It’s impossible to know what’s going on in a designer’s life by reading his or her show notes and doing a 60-second interview backstage. But judging from Brandon Maxwell’s program and a brief chat post-show, he’s been going through some kind of personal awakening. “I’ve faced my fears, and I’m ready to let go of what I think people want from me, or what I should be,” was one of the statements in his notes. After the show, he elaborated: “I think when your life changes really quickly and there’s a lot of people around you, the easy thing to do is to listen to everyone and be scared and confused. I just hit a point in my life in the last six months where I was like, ‘I want to do what I want to do. If I want to do a hot pink dress or a suit made out of diamonds, that’s OK.’”

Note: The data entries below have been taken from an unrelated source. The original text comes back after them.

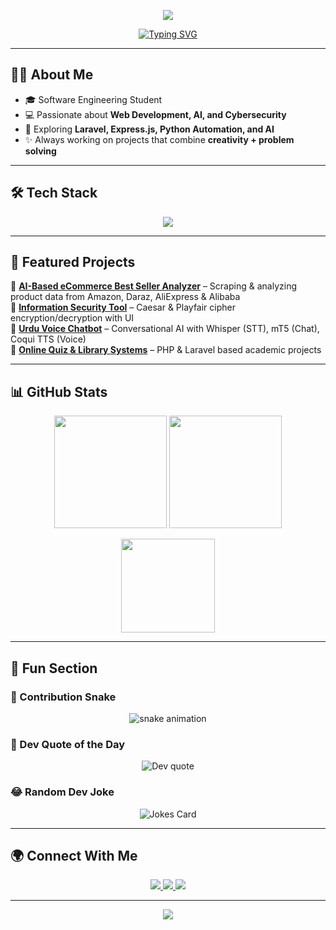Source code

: <!-- Banner / Header -->
<p align="center">
  <img src="https://capsule-render.vercel.app/api?type=waving&color=0:6A11CB,100:2575FC&height=200&section=header&text=Faizan%20Fareed&fontSize=50&fontColor=ffffff&animation=fadeIn&fontAlignY=35"/>
</p>

<!-- Typing animation -->
<p align="center">
  <a href="https://git.io/typing-svg">
    <img src="https://readme-typing-svg.herokuapp.com?font=Fira+Code&weight=600&size=22&pause=1000&color=6A11CB&center=true&vCenter=true&width=600&lines=Software+Engineering+Student;Full+Stack+Web+Developer;AI+%26+Data+Enthusiast;Always+Learning+%26+Building" alt="Typing SVG" />
  </a>
</p>

---

## 👨‍💻 About Me
- 🎓 Software Engineering Student  
- 💻 Passionate about **Web Development, AI, and Cybersecurity**  
- 🚀 Exploring **Laravel, Express.js, Python Automation, and AI**  
- ✨ Always working on projects that combine **creativity + problem solving**  

---

## 🛠 Tech Stack
<p align="center">
  <img src="https://skillicons.dev/icons?i=python,cpp,js,php,html,css,bootstrap,tailwind,laravel,express,mysql,git,github,vscode,postman" />
</p>

---

## 🚀 Featured Projects
🔹 **[AI-Based eCommerce Best Seller Analyzer](#)** – Scraping & analyzing product data from Amazon, Daraz, AliExpress & Alibaba  
🔹 **[Information Security Tool](#)** – Caesar & Playfair cipher encryption/decryption with UI  
🔹 **[Urdu Voice Chatbot](#)** – Conversational AI with Whisper (STT), mT5 (Chat), Coqui TTS (Voice)  
🔹 **[Online Quiz & Library Systems](#)** – PHP & Laravel based academic projects  

---

## 📊 GitHub Stats
<p align="center">
  <img src="https://github-readme-stats.vercel.app/api?username=faizan-fareed&show_icons=true&theme=tokyonight&hide_border=true" height="180px"/>
  <img src="https://github-readme-streak-stats.herokuapp.com/?user=faizan-fareed&theme=tokyonight&hide_border=true" height="180px"/>
</p>
<p align="center">
  <img src="https://github-readme-stats.vercel.app/api/top-langs/?username=faizan-fareed&layout=compact&theme=tokyonight&hide_border=true" height="150px"/>
</p>

---

## 🎉 Fun Section  

### 🐍 Contribution Snake
<p align="center">
  <img src="https://github.com/faizan-fareed/faizan-fareed/blob/output/github-contribution-grid-snake.svg" alt="snake animation" />
</p>

### 📜 Dev Quote of the Day
<p align="center">
  <img src="https://quotes-github-readme.vercel.app/api?type=horizontal&theme=radical" alt="Dev quote" />
</p>

### 😂 Random Dev Joke
<p align="center">
  <img src="https://readme-jokes.vercel.app/api?theme=tokyonight" alt="Jokes Card" />
</p>

---

## 🌍 Connect With Me
<p align="center">
  <a href="https://www.linkedin.com/in/your-link/" target="_blank">
    <img src="https://img.shields.io/badge/LinkedIn-%230077B5.svg?&style=for-the-badge&logo=linkedin&logoColor=white" />
  </a>
  <a href="mailto:faizan@example.com" target="_blank">
    <img src="https://img.shields.io/badge/Email-D14836?style=for-the-badge&logo=gmail&logoColor=white" />
  </a>
  <a href="https://your-website.com" target="_blank">
    <img src="https://img.shields.io/badge/Portfolio-%23000000.svg?&style=for-the-badge&logo=firefox&logoColor=white" />
  </a>
</p>

---

<p align="center">
  <img src="https://capsule-render.vercel.app/api?type=waving&color=0:2575FC,100:6A11CB&height=120&section=footer"/>
</p>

And by God, he did a va-va-voom hot pink asymmetric halter gown that wrapped around the neck in a buckle and slinked down the body with a slit across one hip. There was also a “diamond” (Swarovski crystals) suit — silver, slinky and ultra-sexy with a jacket cut very low to reveal as much cleavage and collarbone as possible.
Maxwell swan-dived into the big kid’s pool a year-and-a-half ago with his debut collection of new age eveningwear for the all-out glamour puss who also liked a modern line and followed up with two tight, polished collections. Apparently, he’s felt a little hemmed in by that chic, but pretty and polite, look.
The fall show was definitely more expressive, as if Maxwell was breaking out. He staged it at sunset on the 71st floor of 4 World Trade with its Master of the Universe views. The clothes were tighter, shorter, sexier, vampy-er and far more colorful than his past collections. Whereas he’s mostly worked in black and white, tip-toeing into pale pink, here he went bold with a bottle green strapless column worn with a matching jumbo fox coat. There was a royal blue/purple gown with a layered collar and a burgundy sweater and pony pencil skirt slit to there. More than one person in the audience mentioned a note or two of Tom Ford’s supersized sex appeal of the Nineties. It’s good for young designers to try new things, takes risks, be curious. It helps them find out what works — and what doesn’t.